CBT carries the most consistent signal, but on limited evidence. A systematic review of PTSD interventions selected eight clinical trials and found that the four using cognitive-behavioral therapies achieved the best results for PTSD improvement, while medications (sertraline, propranolol), hypnosis, and an informational education program did not show success [20]. The authors suggested CBT may reduce PTSD symptoms, particularly when adopted early by burn units [20]. Even so, the burn-specific CBT trials are small pilots, single-center studies, or proof-of-concept RCTs, and benefits are sometimes short-term only [3,5,8].
Null and equivocal results. Not every intervention works. An expanded outpatient burn-rehabilitation delivery model produced no difference between groups on any outcome measure at 6 or 12 months [17]. A systematic review of psychological interventions for wound healing found most evidence favored improved healing, particularly for surgical wounds and relaxation, but also found evidence of publication bias suggesting negative studies may not have been reported [18]. Reviews of relaxation and breathing techniques concluded that the effect of breathing exercises for burn pain has not been adequately investigated [32].
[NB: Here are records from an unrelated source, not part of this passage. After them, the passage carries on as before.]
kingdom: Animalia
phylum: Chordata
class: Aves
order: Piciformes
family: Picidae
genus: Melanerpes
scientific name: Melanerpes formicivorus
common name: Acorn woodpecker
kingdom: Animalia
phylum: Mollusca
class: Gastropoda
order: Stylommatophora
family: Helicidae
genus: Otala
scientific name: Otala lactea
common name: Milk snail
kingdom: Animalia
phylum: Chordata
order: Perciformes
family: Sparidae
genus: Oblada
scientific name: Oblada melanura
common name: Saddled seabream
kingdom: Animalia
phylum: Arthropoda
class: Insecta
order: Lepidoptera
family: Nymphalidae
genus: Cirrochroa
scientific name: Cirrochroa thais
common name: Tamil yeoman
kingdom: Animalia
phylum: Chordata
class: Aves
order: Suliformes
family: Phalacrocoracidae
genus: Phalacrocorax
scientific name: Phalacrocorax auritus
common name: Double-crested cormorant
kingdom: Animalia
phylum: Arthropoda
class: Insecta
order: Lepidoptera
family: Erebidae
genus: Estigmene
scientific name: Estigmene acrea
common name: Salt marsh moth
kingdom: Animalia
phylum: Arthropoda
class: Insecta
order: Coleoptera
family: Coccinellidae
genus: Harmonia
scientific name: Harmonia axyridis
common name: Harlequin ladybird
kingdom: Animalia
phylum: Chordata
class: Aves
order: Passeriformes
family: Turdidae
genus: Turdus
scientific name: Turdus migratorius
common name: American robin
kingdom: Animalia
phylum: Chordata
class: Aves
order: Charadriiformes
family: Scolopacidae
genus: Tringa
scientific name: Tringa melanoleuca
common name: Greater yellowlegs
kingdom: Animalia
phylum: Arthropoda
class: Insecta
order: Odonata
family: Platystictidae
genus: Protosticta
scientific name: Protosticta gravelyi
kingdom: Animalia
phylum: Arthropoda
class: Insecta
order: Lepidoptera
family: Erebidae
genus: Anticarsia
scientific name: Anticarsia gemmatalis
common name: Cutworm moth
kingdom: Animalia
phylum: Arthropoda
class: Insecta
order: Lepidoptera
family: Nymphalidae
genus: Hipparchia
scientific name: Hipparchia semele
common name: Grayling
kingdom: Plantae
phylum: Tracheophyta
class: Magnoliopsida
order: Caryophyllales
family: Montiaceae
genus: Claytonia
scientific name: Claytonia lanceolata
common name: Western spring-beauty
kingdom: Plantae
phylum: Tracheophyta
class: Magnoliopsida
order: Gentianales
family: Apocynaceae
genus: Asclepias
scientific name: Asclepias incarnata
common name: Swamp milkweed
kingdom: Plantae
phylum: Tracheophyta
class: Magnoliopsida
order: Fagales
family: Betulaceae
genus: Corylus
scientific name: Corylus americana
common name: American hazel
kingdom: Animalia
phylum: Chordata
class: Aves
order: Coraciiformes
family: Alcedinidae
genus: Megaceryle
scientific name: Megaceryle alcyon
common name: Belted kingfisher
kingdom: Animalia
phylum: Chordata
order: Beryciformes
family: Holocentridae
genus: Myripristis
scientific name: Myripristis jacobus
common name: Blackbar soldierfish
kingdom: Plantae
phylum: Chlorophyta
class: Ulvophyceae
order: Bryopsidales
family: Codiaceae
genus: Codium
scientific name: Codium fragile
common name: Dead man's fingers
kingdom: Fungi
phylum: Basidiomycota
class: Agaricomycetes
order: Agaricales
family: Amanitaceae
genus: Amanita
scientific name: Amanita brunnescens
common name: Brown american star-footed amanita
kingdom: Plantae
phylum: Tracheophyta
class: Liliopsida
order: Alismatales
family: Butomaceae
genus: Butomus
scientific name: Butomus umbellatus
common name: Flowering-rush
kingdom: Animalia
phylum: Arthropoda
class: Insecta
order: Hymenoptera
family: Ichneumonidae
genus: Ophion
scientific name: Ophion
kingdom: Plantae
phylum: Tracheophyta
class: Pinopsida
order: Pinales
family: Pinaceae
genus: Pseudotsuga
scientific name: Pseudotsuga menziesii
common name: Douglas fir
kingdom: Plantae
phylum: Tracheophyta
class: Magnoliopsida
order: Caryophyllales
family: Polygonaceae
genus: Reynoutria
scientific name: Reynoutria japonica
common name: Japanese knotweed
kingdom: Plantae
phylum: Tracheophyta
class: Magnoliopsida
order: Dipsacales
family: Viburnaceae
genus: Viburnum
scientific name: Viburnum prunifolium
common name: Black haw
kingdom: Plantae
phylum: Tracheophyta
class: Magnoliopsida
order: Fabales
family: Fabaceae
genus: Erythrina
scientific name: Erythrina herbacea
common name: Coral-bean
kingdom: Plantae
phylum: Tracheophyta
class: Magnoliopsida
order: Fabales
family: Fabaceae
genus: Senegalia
Service and equity gaps. Dedicated burn psychotherapists are rare in United States burn centers, and it can take months for patients to be seen after referral [7]. A systematic review of pediatric psychosocial interventions found that none reflected Aboriginal and Torres Strait Islander peoples' perspectives of health and that few targeted caregivers, calling for culturally appropriate intervention development [19]. The acceptability literature shows that early psychological intervention is acceptable to some patients within a therapeutic relationship, but ambivalence and obstacles, including difficulty accepting help and post-discharge time constraints, exist [37].